Jeremy Corbyn is to reiterate his call for the Brexit impasse to be put to the people in a general election, as Labour edged closer to pledging to call a no-confidence vote in Theresa May’s government if her departure plan is voted down in the Commons.
At a speech in Wakefield on Thursday, the Labour leader is to argue that if May is unable to get her flagship piece of legislation past MPs next week then her government will have lost all authority, meaning an election is urgently needed.
“So I say to Theresa May: if you are so confident in your deal, call that election, and let the people decide,” he will say, according to extracts from the speech released in advance.
‘If not, Labour will table a motion of no confidence in the Government at the moment we judge it to have the best chance of success.
‘Clearly, Labour does not have enough MPs in parliament to win a confidence vote on its own. So, members across the House should vote with us to break the deadlock. ‘This paralysis cannot continue. Uncertainty is putting people’s jobs and livelihoods at risk.’
Mr Corbyn said: ‘If a general election cannot be secured then we will keep all options on the table, including the option of campaigning for a public vote. ‘But an election must be the priority. It is not only the most practical option, it is also the most democratic option.
‘It could give the winning party a renewed mandate to negotiate a better deal for Britain and secure support for it in Parliament and across the country. ‘Defeat for the Government’s central policy on Tuesday would be historic. It would not only signal the failure of Theresa May’s premiership but the failure of the Conservative Party as a party of government.’
Mr Corbyn said that Labour’s Brexit plan involved ‘a new customs union with a British say in future trade deals; a strong single market relationship; and a guarantee to keep pace with EU rights and standards’. He added: ‘The alternative deal Labour has proposed is practical and achievable, and clearly has the potential to command majority support in Parliament.’

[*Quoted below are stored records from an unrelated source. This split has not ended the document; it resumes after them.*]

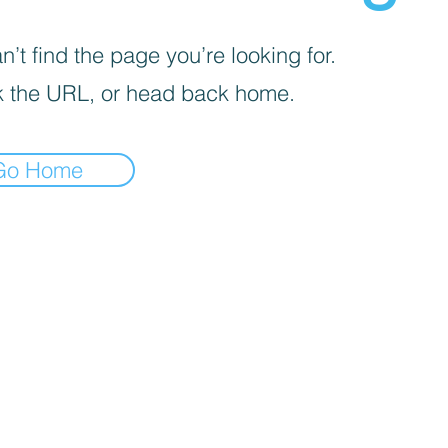
’t find the page you’re looking for.
 the URL, or head back home.
Go Home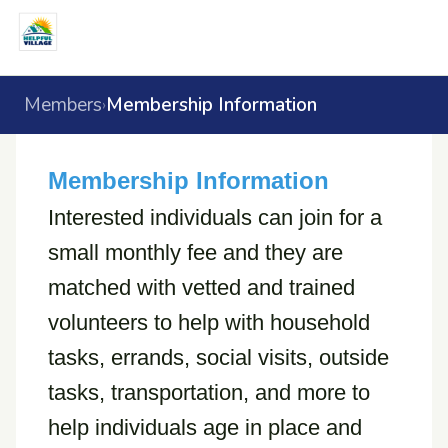
Members
Membership Information
›
Membership Information
Interested individuals can join for a
small monthly fee and they are
matched with vetted and trained
volunteers to help with household
tasks, errands, social visits, outside
tasks, transportation, and more to
help individuals age in place and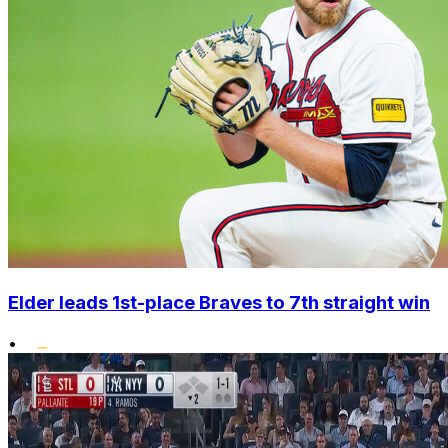
Elder leads 1st-place Braves to 7th straight win
•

Mr Corbyn said Labour did not ‘endorse or accept’ a reported offer from the Government to adopt an amendment to protect workplace and environmental rights. Answering questions following his speech, the Labour leader said his party did not ‘endorse or accept’ a reported offer from the Government to adopt an amendment to protect workplace and environmental rights.
Asked if he agreed with shadow Brexit secretary Sir Keir Starmer that it may be inevitable that the March 29 date for EU withdrawal would be delayed, Mr Corbyn said a Labour government would need ‘time’ to carry out a fresh negotiation with the EU.